L’éternel observateur de la société iranienne, Kiarostamie ne cesse de renouveler, d’innover. Avec Ten, il nous livre un film dont la puisse des paroles est au comble. Afin d’accentuer la force des dialogues sur lesquelles repose presque entièrement le film, Kiarostamie opte pour un dispositif de mise en scène réduit au minimum pourtant jamais simpliste (plan séquence et champ- contre champ).

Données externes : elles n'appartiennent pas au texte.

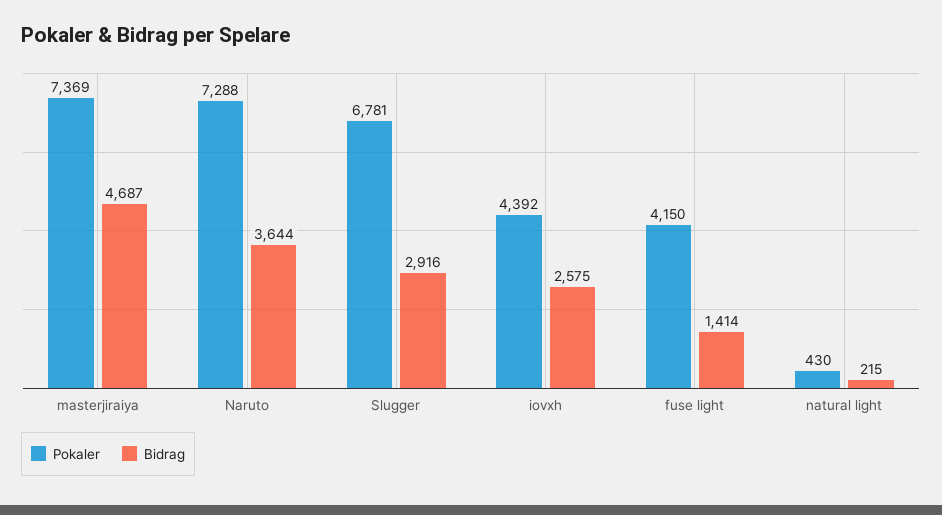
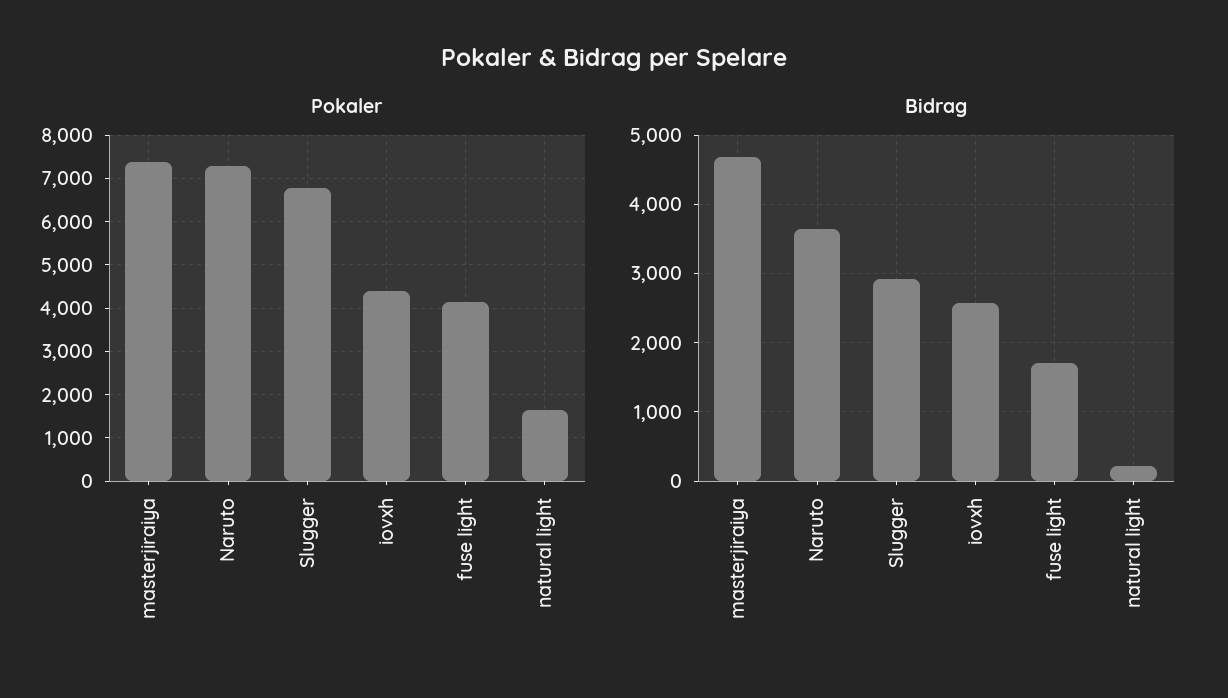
  {
    "Pokaler": {
      "masterjiraiya": 7369,
      "Naruto": 7288,
      "Slugger": 6781,
      "iovxh": 4392,
      "fuse light": 4150,
-     "natural light": 430
+     "natural light": 1600
    },
    "Bidrag": {
      "masterjiraiya": 4687,
      "Naruto": 3644,
      "Slugger": 2916,
      "iovxh": 2575,
-     "fuse light": 1414,
+     "fuse light": 1700,
      "natural light": 215
    }
  }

Dix séquences se succèdent de manière chronologique dans un espace scénique unique - l’habitacle du véhicule.
Ici le cadre de Kiarostamie est matriarcal en excluant tous les hommes (hors champ ou représentés par une silhouette anonyme en arrière plan) – l’enfant sera le seul personnage masculin, pourtant exaspérant et irascible dont l’arrogance va jusqu’à ce que la mère soit bannie de son champ sacré (première séquence).
Deux caméras, deux champs, deux miroirs, deux tableaux, des portraits s’érigent, une harmonie subtile du cadre s’installe, dont la destruction constitue le moment magique et sublime du film : quand la main tendue de la conductrice franchit le confins (physique et sentimental), « envahi » le champ intime de son amie pour lui caresser le visage.
Kiarostami déconstruit et retisse dans un espace restreint, mais ouvert aux émotions, les ficelles du réel pour mieux creuser la part d’humanité. En dehores de on cadre, c'est le réel brut qui coule. Ten bouleverse et provoque.
A Kiarostamie, l’ultime dompteur du regard.